“I really don’t get why 2/5 times 4/6 is 8/30ths.” The student who shared this had gotten the answer “right” but he wasn’t satisfied. He knew how to do the problem but he couldn’t explain why it worked. Sure, you could multiply the numerators (top number) then multiply the denominators (bottom number) but why did that work?
The question opened up a big conversation. I asked the students and about half felt sure that multiplying the numerators and multiplying the denominators would always work to multiply fractions but the other half weren’t sure. I asked if anyone had a counter example of when it didn’t work.
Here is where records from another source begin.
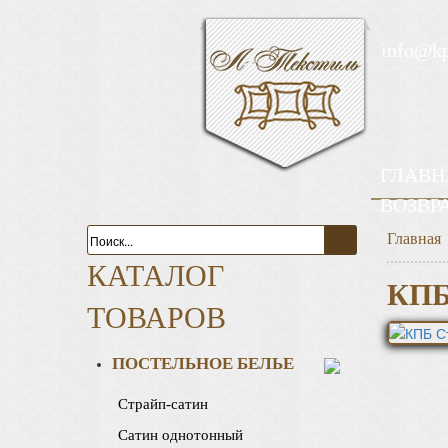
info@k
ГЛАВН
ВОЗВР
Главная
КАТАЛОГ
КПБ
ТОВАРОВ
ПОСТЕЛЬНОЕ БЕЛЬЕ
Страйп-сатин
Сатин однотонный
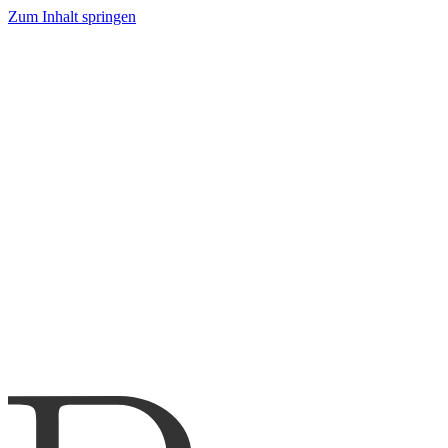
Zum Inhalt springen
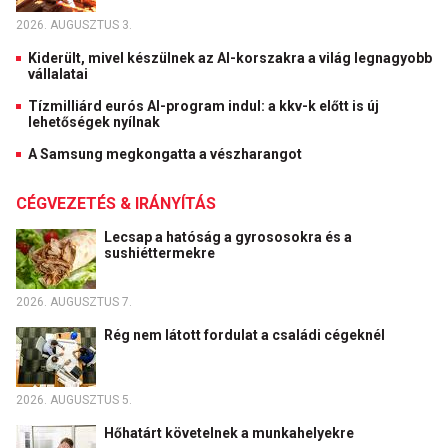
2026. AUGUSZTUS 3.
Kiderült, mivel készülnek az AI-korszakra a világ legnagyobb
vállalatai
Tízmilliárd eurós AI-program indul: a kkv-k előtt is új
lehetőségek nyílnak
A Samsung megkongatta a vészharangot
CÉGVEZETÉS & IRÁNYÍTÁS
Lecsap a hatóság a gyrososokra és a
sushiéttermekre
2026. AUGUSZTUS 7.
Rég nem látott fordulat a családi cégeknél
2026. AUGUSZTUS 5.
Hőhatárt követelnek a munkahelyekre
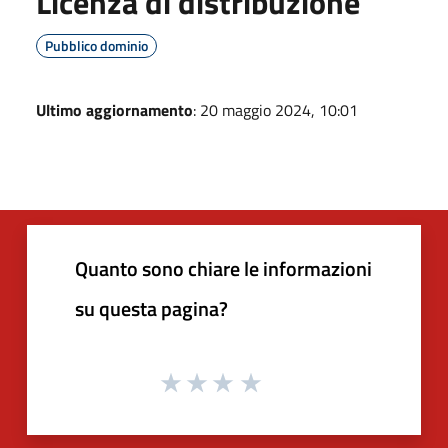
Licenza di distribuzione
Pubblico dominio
Ultimo aggiornamento
: 20 maggio 2024, 10:01
Quanto sono chiare le informazioni
su questa pagina?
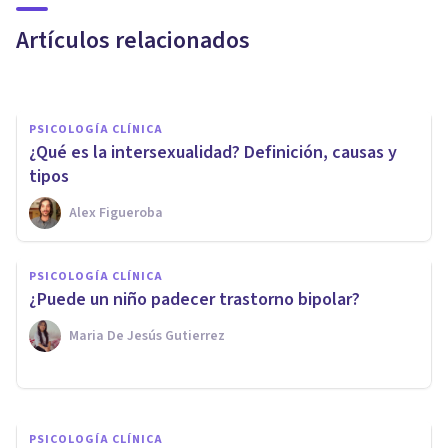
género o trastorno psicológico?
Artículos relacionados
Oscar Castillero Mimenza
PSICOLOGÍA CLÍNICA
¿Qué es la intersexualidad? Definición, causas y
tipos
Alex Figueroba
PSICOLOGÍA CLÍNICA
Terapia antigay: así se
PSICOLOGÍA CLÍNICA
intentaba "curar" la
¿Puede un niño padecer trastorno bipolar?
homosexualidad
Maria De Jesús Gutierrez
Arturo Torres
PSICOLOGÍA CLÍNICA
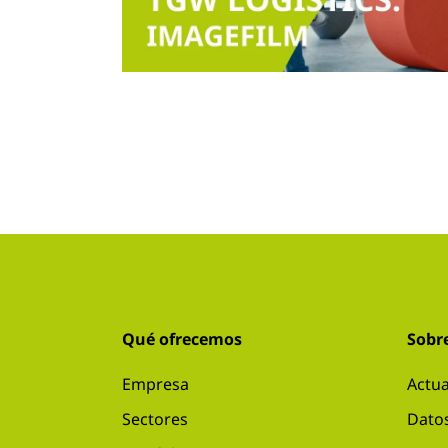
Qué ofrecemos
Sobr
Empresa
Actua
Sectores
Datos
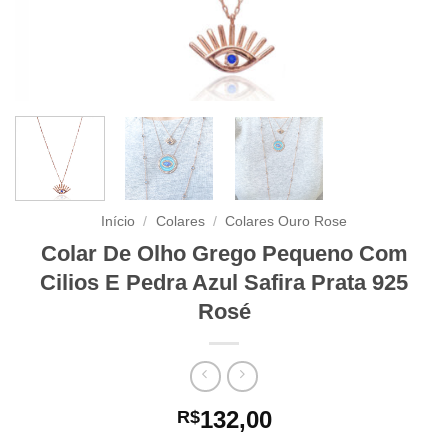
Início
/
Colares
/
Colares Ouro Rose
Colar De Olho Grego Pequeno Com
Cilios E Pedra Azul Safira Prata 925
Rosé
132,00
R$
A child raised her hand, “There’s one thing where you multiply the top number by the bottom number.” I pushed gently, “When does that work?” “Um….I don’t remember what thing it is but that’s how you do it and it is multiplication.” This is very common – she had learned a procedure — but she hadn’t yet mastered when to use it or how it worked. It was “something you did.” I suggested that since the details weren’t clear, it wasn’t a counter example. (And I quickly assured her that she was remembering an algorithm for cross multiplying and that we would work with it soon.)
We backed up and drew some pictures of simpler examples. We talked our way through a decomposed version (2×4)x(1/5 x 1/6). We kept at it until every kid was able to say, “I see what we’re doing. It will always work! I can explain why.”
In my work with the 5th graders this year, I have emphasized that “math makes sense.” And, if something we are doing in math doesn’t yet make sense, they have the responsibility both to themselves and the other kids in the class to ask, “WHY?” If we just memorize the “how” of a math problem, we quickly run out of memory space for how to compute each and every kind of problem. Instead, I want students to really understand how number are interacting and what they mean.
The very next day, I came in from lunch to find a group of animated students at the whiteboard. One student had our fraction magnets out, another was drawing a number line with fractions. There were several more fraction representations being drawn. When they saw me they pounced, “Which one do you think is bigger? 4/10 or 5/12?” One kid offered, “Tenths are bigger pieces so it seems like that one should be bigger” another countered, “But each one is one piece short of a half and a twelfth is a smaller piece to be missing so that one is bigger.” I asked if I could just listen for a while and the students talked back and forth. The child who had initiated the debate had been told that 5/12 was bigger but just didn’t believe it yet, “I know which one is right but I don’t see why!!” she exclaimed. She wasn’t satisfied until the child with the fraction magnets built both fractions. That she could believe.

Building a math community takes time. Students have to be willing to wonder and struggle and question and fail in front of each other. Every day I work to celebrate the questions and the confusion. We seek the “OH!” moments of clarity that are so powerful but can only come when doesn’t understand then fights to figure things out. And, eventually, you get to enter a room and find your students spending their free time debating math. It doesn’t get much better.